How to propagate Orlaya
Although in its native habitat orlaya self-seeds readily, in the UK this can be more erratic and it therefore pays to collet and sow your own seed.
Orlaya seeds germinate best when sown in autumn (results tend to be patchier in the spring). This can be done either under cover in pots, or direct in the ground if you live in a milder part of the country. If you are prone to very cold, wet winters we recommend direct sowing be left until spring.
- Seeds are typically ready for collecting in late summer when they have turned dry and dark and can be detached easily from the seedhead.
- Snip the seedheads from the plant using scissors or secateurs. Try to do this in dry conditions, and shake the seeds into a small, labelled paper bag or envelope. Store somewhere cool and dry until you are ready to sow in either autumn or spring.
To sow direct:
- Clear the area of weeds, and rake over the surface until you have a fine tilth.
- Scatter seeds thinly.
- Lightly rake over to incorporate with the soil.
- Water with a watering can fitted with a fine rose.
- When seedlings are large enough to handle, thin out to a spacing of approximately 20-30 centimetres.
To sow in a container:
· We advise sowing orlaya in a module tray to minimise root disturbance (something most umbels resent due to their tap rooting habit).
· Fill with a well-draining compost mix, tapping lightly on the bench to settle.
· Sprinkle a small pinch of seeds per module.
· Use a garden sieve to cover with a thin layer of compost.
· Water with a fine spray until the compost is evenly moist but not waterlogged.

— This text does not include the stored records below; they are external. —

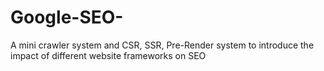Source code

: # Google-SEO-
A mini crawler system and CSR, SSR, Pre-Render system to introduce the impact of different website frameworks on SEO
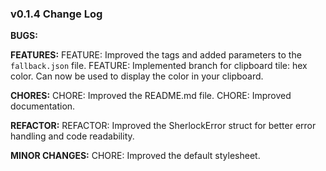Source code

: ### v0.1.4 Change Log
**BUGS:**

**FEATURES:**
FEATURE: Improved the tags and added parameters to the `fallback.json` file.
FEATURE: Implemented branch for clipboard tile: hex color. Can now be used to display the color in your clipboard.

**CHORES:**
CHORE: Improved the README.md file.
CHORE: Improved documentation.

**REFACTOR:**
REFACTOR: Improved the SherlockError struct for better error handling and code readability.

**MINOR CHANGES:**
CHORE: Improved the default stylesheet.

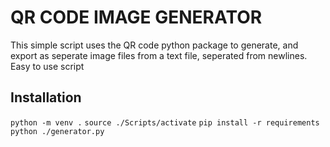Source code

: # QR CODE IMAGE GENERATOR
This simple script uses the QR code python package to generate, and export as seperate image files from a text file, seperated from newlines. Easy to use script

## Installation

`python -m venv .`
`source ./Scripts/activate`
`pip install -r requirements`
`python ./generator.py`


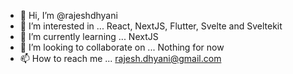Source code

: - 👋 Hi, I’m @rajeshdhyani
- 👀 I’m interested in ... React, NextJS, Flutter, Svelte and Sveltekit
- 🌱 I’m currently learning ... NextJS
- 💞️ I’m looking to collaborate on ... Nothing for now
- 📫 How to reach me ... rajesh.dhyani@gmail.com

<!---
rajeshdhyani/rajeshdhyani is a ✨ special ✨ repository because its `README.md` (this file) appears on your GitHub profile.
You can click the Preview link to take a look at your changes.
--->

· Place the seed tray or pots anywhere light, warm, and protected, such as a windowsill or greenhouse. The quickest results will come from a heated propagation unit set at 18-21°C, though remove from here once seeds have germinated.
· When the seedlings have grown large enough to handle, thin out to just one strong seedling per module.
· Grow on for a week or so, then pot each module up into a 9 centimetre pot filled with a well-draining mix. Continue to grow on in a frost-free environment.
· Keep moist, never soggy.
· Grow on until ready to plant out as above.
* Many plants carry Plant Breeders Rights and cannot be propagated for commercial purposes.
Common Orlaya Questions
Does orlaya make a good cut flower?
Yes, it does. With a vase life of seven to ten days this flower is a popular component of summer bouquets.
Does orlaya need support?
When grown in its preferred lean, mean conditions – no. However, in rich, garden soil it is likely to grow large and require some form of support to prevent it flopping over in the wind. Whether canes and string, metal link stakes, or a network of cut branches inserted into the soil and woven together, it is best to get the support in place early in the season. That way, the plant can grow up and through its support naturally, rather than looking unpleasantly hoiked into place!